RE: Suspect I am in Chronic Dark Night

Posts: 1047 Join Date: 7/13/17 Recent Posts
 Something that has worked for me to move quickly through the dark night and into equanimity is this.

1. Visualise a 15 cm tall medicine buddha (pure royal blue seated meditating buddha) floating about 30 cm above your head. Feel the goodwill and healing that radiates from it.  After you appreciate this radiation of goodwill and healing for a while, let the visualised buddha come down to about 6cm about your head.  Again, feel the radiation of goodwill and healing.

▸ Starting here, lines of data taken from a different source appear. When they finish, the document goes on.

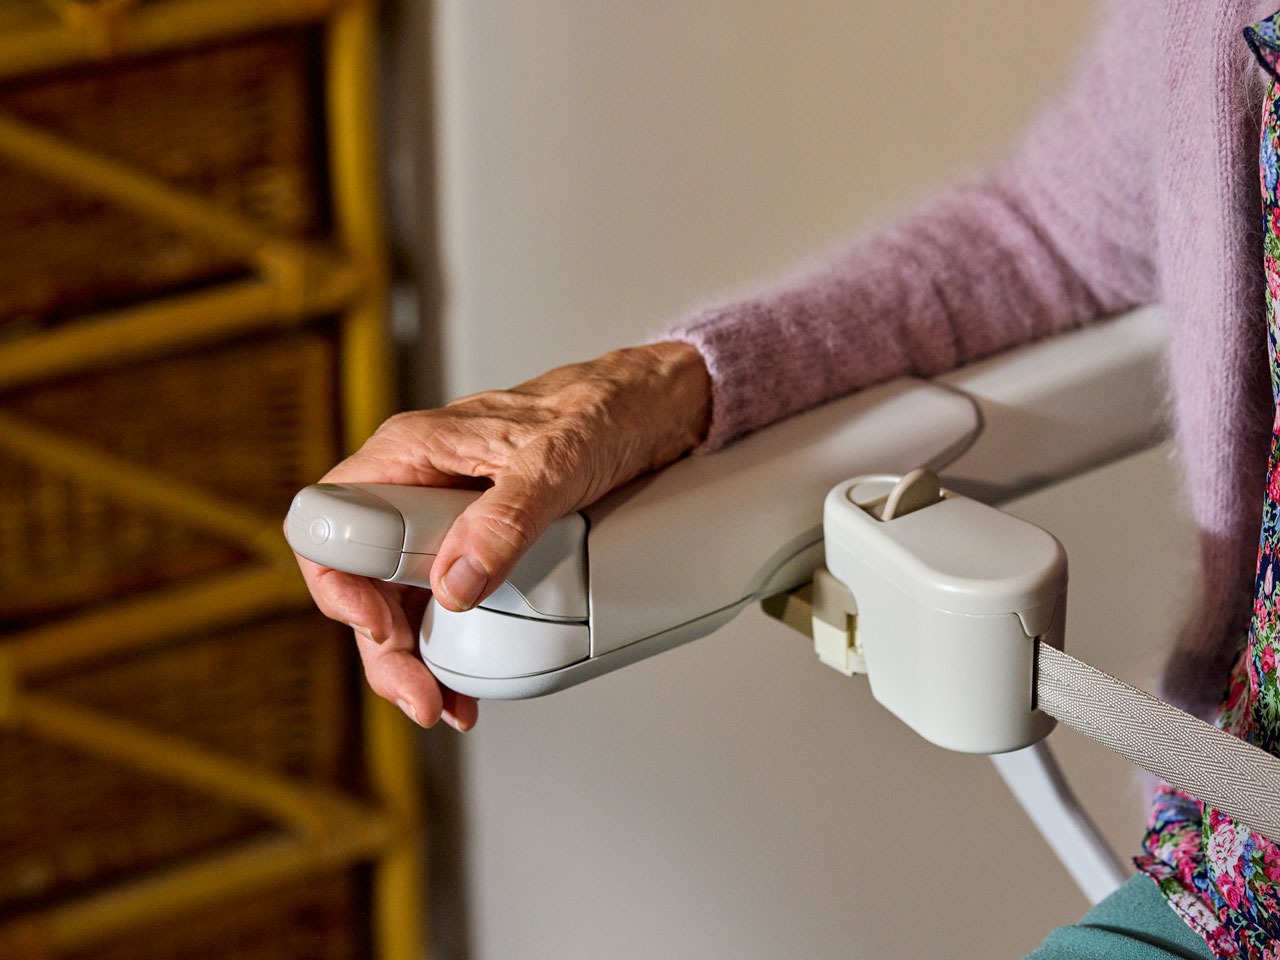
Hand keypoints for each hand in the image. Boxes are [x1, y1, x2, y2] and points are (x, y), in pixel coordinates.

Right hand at [292, 342, 710, 730]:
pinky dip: (451, 646)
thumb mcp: (560, 460)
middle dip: (384, 647)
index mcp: (414, 451)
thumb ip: (506, 517)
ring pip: (401, 596)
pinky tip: (468, 681)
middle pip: (363, 576)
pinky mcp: (481, 537)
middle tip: (422, 696)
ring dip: (414, 659)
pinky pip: (445, 596)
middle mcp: (419, 482)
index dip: (341, 583)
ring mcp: (448, 514)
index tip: (382, 626)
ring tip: (444, 705)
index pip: (332, 520)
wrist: (654, 407)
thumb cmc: (604, 409)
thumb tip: (455, 585)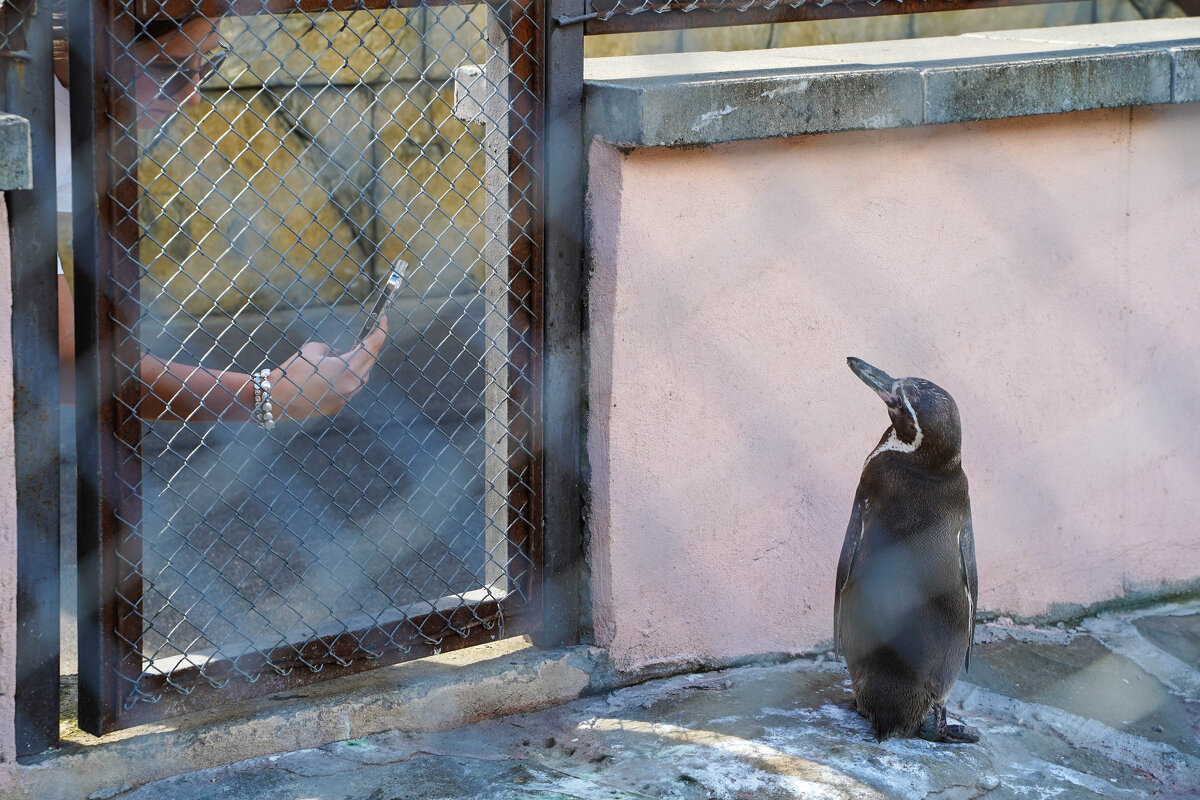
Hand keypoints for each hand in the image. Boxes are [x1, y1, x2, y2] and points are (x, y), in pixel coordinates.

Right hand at [266, 317, 387, 419]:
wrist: (276, 399)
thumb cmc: (293, 372)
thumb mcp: (313, 350)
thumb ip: (331, 349)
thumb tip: (337, 354)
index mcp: (348, 370)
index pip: (372, 347)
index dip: (380, 332)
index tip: (384, 319)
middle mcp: (352, 386)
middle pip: (370, 362)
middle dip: (370, 347)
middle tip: (367, 334)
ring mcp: (346, 398)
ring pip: (361, 377)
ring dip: (358, 363)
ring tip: (350, 352)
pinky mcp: (337, 406)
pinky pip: (349, 388)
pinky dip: (347, 377)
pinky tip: (335, 371)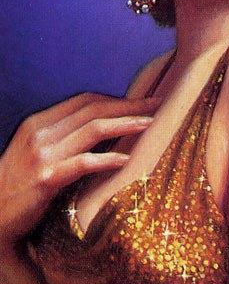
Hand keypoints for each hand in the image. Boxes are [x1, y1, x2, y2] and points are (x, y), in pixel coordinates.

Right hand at [0, 92, 160, 248]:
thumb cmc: (17, 185)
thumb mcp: (35, 150)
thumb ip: (61, 136)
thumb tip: (101, 126)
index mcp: (39, 122)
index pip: (84, 100)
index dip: (114, 99)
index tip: (138, 101)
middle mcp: (41, 133)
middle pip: (94, 109)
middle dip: (128, 105)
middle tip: (155, 104)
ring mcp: (43, 154)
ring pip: (94, 129)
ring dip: (126, 124)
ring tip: (149, 124)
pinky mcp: (45, 178)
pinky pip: (83, 163)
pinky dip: (107, 160)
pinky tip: (125, 160)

2. Once you have fully appreciated the medicine Buddha  6cm above your head, let it drop down through the crown of your head, and then down through your brainstem and into your heart, and then feel it expand inside your body to fill you up completely, so you are the royal blue buddha with just a millimetre of normal skin over the top.

3. Acknowledge and appreciate the positive qualities of the medicine buddha.  Merge with these qualities, without losing yourself in the process.  Radiate goodwill and healing, both outwards and inwards. Then stop paying attention to the medicine buddha, and switch your attention to the goodwiill and healing instead. Enjoy walking around, naturally bolt upright, feeling the path the medicine buddha took from above, down through your crown, into your heart to expand into healing. Keep radiating the same goodwill and healing, but again without losing yourself.

4. Enjoy this, and try not to strive, but be content in equanimity, and happy.

5. Repeat as needed.

Good luck.  Let me know if it works!

Malcolm 

P.S. This is Guru Yoga, but with the best of all Gurus.  :-) 
 
thumbnail
Pepe ·, modified 3 Years ago at 5/28/21 1:39 PM
Created 3 Years ago at 5/28/21 1:38 PM

RE: Suspect I am in Chronic Dark Night

Posts: 737 Join Date: 9/26/18 Recent Posts
Thanks Malcom, very interesting. Similar but different to things I have practiced in qigong and methods of Ajahn Lee. I'll add it to my practice
Adi Vader, modified 3 Years ago at 5/30/21 8:29 AM
Created 3 Years ago at 5/30/21 8:29 AM

RE: Suspect I am in Chronic Dark Night

Posts: 364 Join Date: 6/29/20 Recent Posts
Please see if this post helps you in any way.
https://www.reddit.com/r/streamentry/comments/kz8xx0/vipassana_working_with_the_dukkha_nanas_and_the/
​​​​​​​
Nerdspeak D, modified 3 Years ago at 6/1/21 6:39 AM
Created 3 Years ago at 6/1/21 6:39 AM

RE: Suspect I am in Chronic Dark Night

Posts: 7 Join Date: 5/24/21 Recent Posts
I found this quite helpful. I am not sure if it put me into equanimity in the technical sense, but it definitely calmed me down.